* Work to complete:
A) In the passage on grid stability tools, rewrite the stretch that begins at the words "Over the past" and stops after "forecasted summer scenarios.", changing "control room" to "operations team".
B) Carry on the passage about the new tools for keeping the electricity grid stable, starting right after its last sentence.
[Quoted passage start]
Our new tools and processes are there to make sure electricity supply on the transmission and distribution networks can be managed effectively, allowing our control room to maintain stability in any situation.
Over the past week we’ve put in place three new tools and processes for our control room to draw upon, and give them additional support over the summer period. These primarily focus on ensuring that electricity supply on the transmission and distribution networks can be managed effectively, allowing our control room to maintain stability on the transmission network in any situation, including those currently beyond our forecasted summer scenarios.
Contracting power stations to reduce output
As part of a series of additional tools to address reduced demand they have agreed a one off, fixed term contract with EDF to reduce output from Sizewell B nuclear power station, as opposed to daily payments to reduce output via the Balancing Market. The agreement, which will run in parallel to the ESO’s existing balancing of all forms of electricity generation, is a more cost efficient and secure outcome for consumers. It also gives additional options to the ESO’s control room engineers to manage the key properties of the electricity system such as stability, frequency and voltage.
[Quoted passage end]
[Recorded data start]
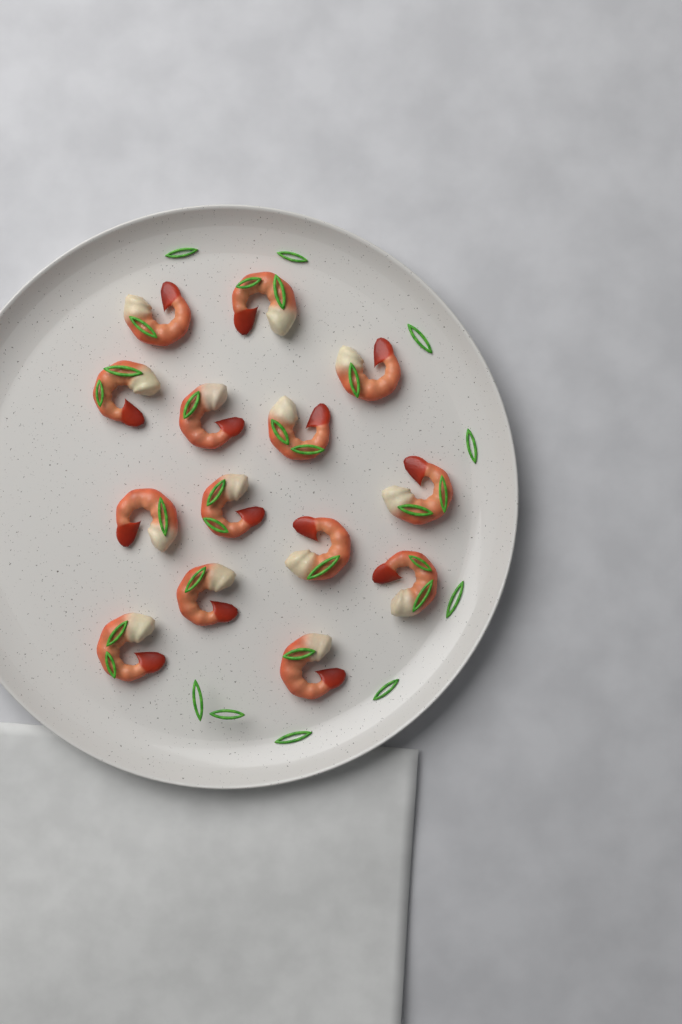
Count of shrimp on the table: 14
[Recorded data end]
* Per-task answers:
A)
Over the past week we’ve put in place three new tools and processes for our operations team to draw upon, and give them additional support over the summer period. These primarily focus on ensuring that electricity supply on the transmission and distribution networks can be managed effectively, allowing our operations team to maintain stability on the transmission network in any situation, including those currently beyond our forecasted summer scenarios.

B)
A new marketplace for smaller generators
Another of the temporary solutions that we’re putting in place is the Optional Downward Flexibility Management (ODFM) product, a new voluntary service for small scale renewable generators to receive payments from the ESO, if we ask them to turn down or turn off their generation of electricity. This service will give our control room additional options to manage the transmission network, by reducing the amount of electricity supplied at the local, distribution network level. By doing this we will be able to maintain the transmission network, which is vital to ensuring that electricity generated at one end of the country can safely and reliably supply electricity demand where it is needed most, no matter the distance.
Clarifying roles and responsibilities
Not all electricity generators are connected to the high power/high voltage transmission network, some are instead connected at the local level as they are smaller than traditional nuclear, coal and gas power stations. To ensure that we the ESO can continue to run the transmission network in low demand periods, we need the ability to manage these smaller scale generators, such as small solar and wind farms so that generation can continue to operate on both the local and national network.
Our ability to be able to instruct these generators to reduce their output has always been in place in the Grid Code (the technical and legal framework that helps govern how electricity is created), but given the unprecedented situation posed by lower demand we have raised this again with via industry via a modification to the grid code, to make sure everyone is clear on the roles and responsibilities.This process would only be deployed in the unlikely event of an emergency situation and is there to help ensure that, even in such cases, we maintain supply of electricity.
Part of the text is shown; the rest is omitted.